"When I say a word, it means exactly what I choose it to mean. Nothing more and nothing less." — Humpty Dumpty, "Alice in Wonderland"
Mr. Repohl's extensive literary allusion a la "Alice in Wonderland" satirising the Congressional debt-ceiling debate is fantastic in two ways:
1) Fantastic in its clever interpolation of Lewis Carroll's classic tale with current political events. I especially enjoyed his characterization of President Obama as the "neutered Dormouse, asleep on the table." Without a doubt, the current chief executive has been asleep at the wheel, careening this nation toward disaster.
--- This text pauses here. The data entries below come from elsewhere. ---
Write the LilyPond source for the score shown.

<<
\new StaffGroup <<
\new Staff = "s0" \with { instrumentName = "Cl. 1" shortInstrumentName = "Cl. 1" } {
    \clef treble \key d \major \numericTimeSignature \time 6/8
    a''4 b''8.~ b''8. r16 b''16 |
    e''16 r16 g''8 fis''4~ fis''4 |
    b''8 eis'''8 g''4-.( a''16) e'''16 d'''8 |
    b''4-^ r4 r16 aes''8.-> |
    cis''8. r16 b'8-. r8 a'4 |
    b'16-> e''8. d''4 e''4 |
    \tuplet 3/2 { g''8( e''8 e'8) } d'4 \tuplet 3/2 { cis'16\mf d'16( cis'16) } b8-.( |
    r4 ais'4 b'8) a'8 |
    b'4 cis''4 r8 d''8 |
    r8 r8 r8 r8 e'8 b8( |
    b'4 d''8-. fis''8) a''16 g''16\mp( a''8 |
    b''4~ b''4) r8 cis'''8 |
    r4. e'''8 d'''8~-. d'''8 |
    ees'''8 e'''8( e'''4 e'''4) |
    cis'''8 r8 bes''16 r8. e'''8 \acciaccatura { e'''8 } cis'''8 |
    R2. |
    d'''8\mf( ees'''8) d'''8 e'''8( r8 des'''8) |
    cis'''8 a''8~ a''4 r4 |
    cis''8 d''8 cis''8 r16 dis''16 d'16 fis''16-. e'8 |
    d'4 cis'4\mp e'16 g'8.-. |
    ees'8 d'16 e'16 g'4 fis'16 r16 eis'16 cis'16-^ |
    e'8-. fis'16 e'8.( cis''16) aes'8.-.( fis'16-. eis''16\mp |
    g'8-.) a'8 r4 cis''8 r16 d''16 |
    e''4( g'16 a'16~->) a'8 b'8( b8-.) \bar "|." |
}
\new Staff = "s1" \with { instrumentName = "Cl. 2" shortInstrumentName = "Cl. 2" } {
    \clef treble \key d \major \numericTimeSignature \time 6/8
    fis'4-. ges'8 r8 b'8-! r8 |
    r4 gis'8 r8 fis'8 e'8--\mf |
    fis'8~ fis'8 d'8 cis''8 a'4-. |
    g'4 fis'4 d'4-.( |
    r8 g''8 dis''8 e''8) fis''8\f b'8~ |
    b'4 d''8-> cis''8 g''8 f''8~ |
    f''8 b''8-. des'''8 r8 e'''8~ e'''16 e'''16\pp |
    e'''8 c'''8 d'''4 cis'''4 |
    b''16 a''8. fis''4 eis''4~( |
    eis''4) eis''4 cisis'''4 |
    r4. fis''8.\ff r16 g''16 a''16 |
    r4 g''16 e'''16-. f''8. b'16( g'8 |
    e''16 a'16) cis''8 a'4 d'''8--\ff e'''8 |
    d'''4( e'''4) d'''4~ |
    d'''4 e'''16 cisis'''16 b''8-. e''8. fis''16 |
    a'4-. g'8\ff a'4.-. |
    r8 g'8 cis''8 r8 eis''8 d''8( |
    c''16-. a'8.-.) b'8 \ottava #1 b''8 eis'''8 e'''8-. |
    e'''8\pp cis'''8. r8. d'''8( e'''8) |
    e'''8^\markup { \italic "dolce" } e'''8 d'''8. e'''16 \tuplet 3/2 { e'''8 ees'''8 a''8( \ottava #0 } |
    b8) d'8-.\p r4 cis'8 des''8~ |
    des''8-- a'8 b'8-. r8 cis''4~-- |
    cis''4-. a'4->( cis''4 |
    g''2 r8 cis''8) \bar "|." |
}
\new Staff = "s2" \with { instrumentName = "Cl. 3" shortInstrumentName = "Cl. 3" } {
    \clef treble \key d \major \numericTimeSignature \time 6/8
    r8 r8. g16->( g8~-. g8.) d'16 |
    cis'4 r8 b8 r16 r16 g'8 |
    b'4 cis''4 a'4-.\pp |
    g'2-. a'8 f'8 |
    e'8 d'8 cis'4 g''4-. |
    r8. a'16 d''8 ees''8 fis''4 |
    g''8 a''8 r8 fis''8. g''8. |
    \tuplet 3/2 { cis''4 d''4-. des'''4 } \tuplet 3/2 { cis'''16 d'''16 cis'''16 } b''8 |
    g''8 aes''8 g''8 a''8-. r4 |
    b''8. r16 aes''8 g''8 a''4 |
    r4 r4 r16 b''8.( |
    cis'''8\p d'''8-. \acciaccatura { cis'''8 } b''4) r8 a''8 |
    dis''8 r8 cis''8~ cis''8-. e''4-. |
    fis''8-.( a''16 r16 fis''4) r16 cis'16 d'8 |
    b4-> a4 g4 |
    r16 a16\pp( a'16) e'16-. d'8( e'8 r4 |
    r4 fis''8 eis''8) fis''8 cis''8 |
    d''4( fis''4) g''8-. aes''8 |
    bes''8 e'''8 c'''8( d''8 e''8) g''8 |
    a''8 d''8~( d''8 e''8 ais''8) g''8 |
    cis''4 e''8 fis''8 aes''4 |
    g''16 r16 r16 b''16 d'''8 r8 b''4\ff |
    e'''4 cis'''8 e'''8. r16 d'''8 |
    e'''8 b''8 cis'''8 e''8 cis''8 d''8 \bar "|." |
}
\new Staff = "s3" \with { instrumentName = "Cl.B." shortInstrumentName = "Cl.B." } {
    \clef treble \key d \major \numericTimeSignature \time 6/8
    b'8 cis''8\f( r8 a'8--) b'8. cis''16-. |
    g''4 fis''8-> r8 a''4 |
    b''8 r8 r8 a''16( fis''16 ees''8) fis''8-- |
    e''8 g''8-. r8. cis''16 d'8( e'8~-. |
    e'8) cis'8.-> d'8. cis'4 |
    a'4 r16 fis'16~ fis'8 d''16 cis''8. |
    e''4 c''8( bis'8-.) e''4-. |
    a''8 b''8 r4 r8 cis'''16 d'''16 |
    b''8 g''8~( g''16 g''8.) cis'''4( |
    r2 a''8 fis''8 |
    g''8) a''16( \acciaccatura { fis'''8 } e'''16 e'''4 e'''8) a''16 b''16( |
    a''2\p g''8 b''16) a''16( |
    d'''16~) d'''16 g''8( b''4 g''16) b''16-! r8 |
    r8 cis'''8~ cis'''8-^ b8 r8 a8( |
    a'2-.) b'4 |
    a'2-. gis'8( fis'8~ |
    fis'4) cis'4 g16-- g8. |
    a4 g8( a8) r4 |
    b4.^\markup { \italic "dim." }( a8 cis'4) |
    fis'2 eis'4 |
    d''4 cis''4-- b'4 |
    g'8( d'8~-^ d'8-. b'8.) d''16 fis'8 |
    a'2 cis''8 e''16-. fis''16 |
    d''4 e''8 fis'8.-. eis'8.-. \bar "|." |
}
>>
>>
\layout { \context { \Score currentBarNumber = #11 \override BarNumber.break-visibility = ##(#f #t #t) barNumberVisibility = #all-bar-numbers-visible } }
Like an emasculated Queen of Hearts, Obama keeps shouting "Off with his head!" at every passing politician, both from current and previous administrations, while thinking of six or seven impossible ways to revive the economy, which he has made slowly moribund with his left-leaning interventions.
2) Fantastic also for its ruinous interpretation of the current Congress, particularly the Tea Party movement.
In the whimsical spirit of his lengthy send-up of Congress, including the maddening "Tea Party," I would like to apply some scrutiny to the implications made by the author.
He characterizes the stalwart efforts of fiscal conservatives in Congress as "self-absorption dissolving into pettiness." Since when have we denounced Congressmen voting the will of their constituents as "self-absorption"? The Tea Party caucus is forcing this government to face an issue which up to now has been roundly ignored and passed over–the outrageous debt and annual deficits eating away at our present and impoverishing our future.
The writer then disdainfully derides Congressional negotiations thus: "The so-called “debates” endlessly swirling around the debt-ceiling issue were goofier than the conversation at the Hatter’s party."
Once again, it would appear that liberal interests, including this author, are more inclined to see this nation spend money the way the Mad Hatter and company celebrate "Un-birthdays". This is both unconscionable and unacceptable.
Then he writes: "And all the while, the economy sputters, the poor and sick are pushed from the table while the fat lick up the butter. "
If this country cannot control cost, the poor and the sick won't even have a table to sit at, let alone scraps to pick at. This writer, like many who defend the larger role of government, still seem to think of the national budget like the cake Alice served to the Lion and the Unicorn: serve first, then it will cut itself. Sheer madness, to say the least.
And as for “The common good”, those words as meaningless as a stanza from “Jabberwocky." Like the scrambled and bewildered Humpty-Dumpty, the writer seems content to let words mean what they will, yet fails to communicate the fact that the "common good" for this country will be undone once and for all if we insist on providing for the "common good" of the poor, sick, elderly, unemployed, young, or those schooled in dependence to the state.